When teams are filled with Super-Ts, they start operating as systems instead of pipelines. Everyone can initiate, contribute, and adapt because the connective intelligence layer makes boundaries permeable.

Challenges

It's not all sunshine and speed runs.

Cross-disciplinary work introduces friction. Who owns quality? How do you avoid superficial “AI mashups” that look good but lack depth? The answer lies in culture, not just capability. You need trust, shared language, and humility to learn from each other.

AI amplifies curiosity but also exposes ignorance fast. The best super-Ts embrace that. They use AI as a mirror, constantly testing assumptions and deepening their understanding of the whole product system.

Concluding

The super-T era isn't about becoming a polymath overnight. It's about using AI to stretch your T-shaped skills wider and deeper, connecting what used to be separate.

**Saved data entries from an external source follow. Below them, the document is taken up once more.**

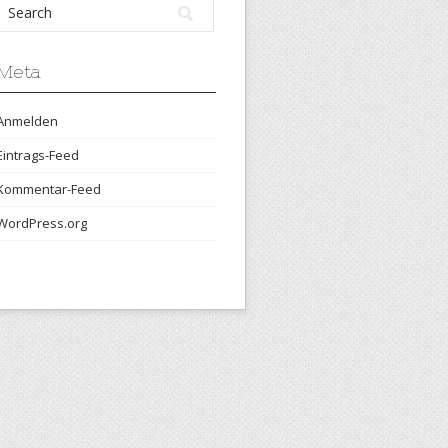
Meta
Anmelden
Eintrags-Feed
Kommentar-Feed
WordPress.org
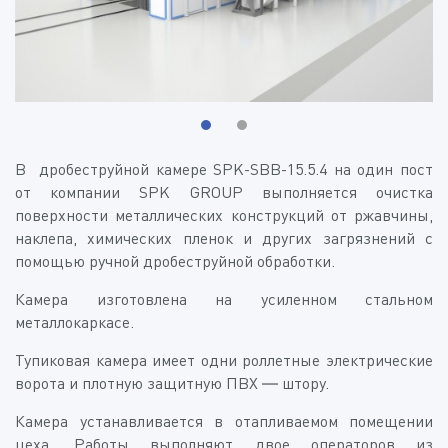
В дробеструйной камере SPK-SBB-15.5.4 на один пост
от компании SPK GROUP выполняется очистка
поверхности металлических конструкций от ржавчины,
наклепа, химических пленок и других загрязнений с
помощью ручной дробеструйной обработки.
Камера изготовлена на усиленном стальном
металлокаркасе.
Тупиковая камера имеет одни роллетные электрические
ворота и плотную защитную ПВХ — штору.
Камера устанавливается в отапливаемом помещении
цеха. Работы выполняют двое операторов из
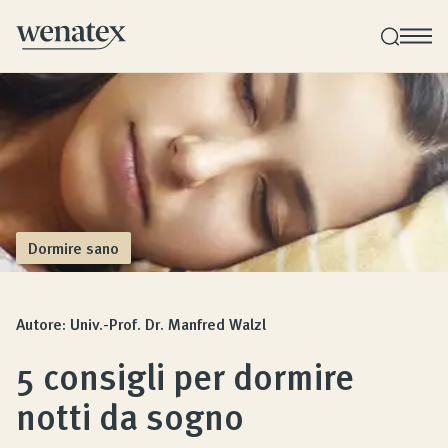
Consulenza sul sonno Wenatex
Consulenza sui prodotti personale a domicilio o
online!
Dormire sano
Prodotti
Autore: Univ.-Prof. Dr. Manfred Walzl
Qualità e Garanzia
5 consigli per dormire
notti da sogno
Opinioni dei clienti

The teams that win will be those who see AI not as a productivity hack, but as the glue that turns individuals into systems thinkers.

This is the new shape of product.

Frequently asked questions

  • What is a "super-T" product person?

    A "super-T" product person combines deep expertise in one area with broad knowledge across others, using AI to connect disciplines and make faster, smarter decisions.

  • How does AI enable this new kind of product work?

    AI tools remove traditional boundaries by helping people design, write, code, and analyze faster, turning context-switching into an advantage instead of a burden.

  • Does this mean specialists are obsolete?

    Not at all. Specialists remain critical, but the most effective teams combine deep skill with broad, AI-augmented curiosity across roles.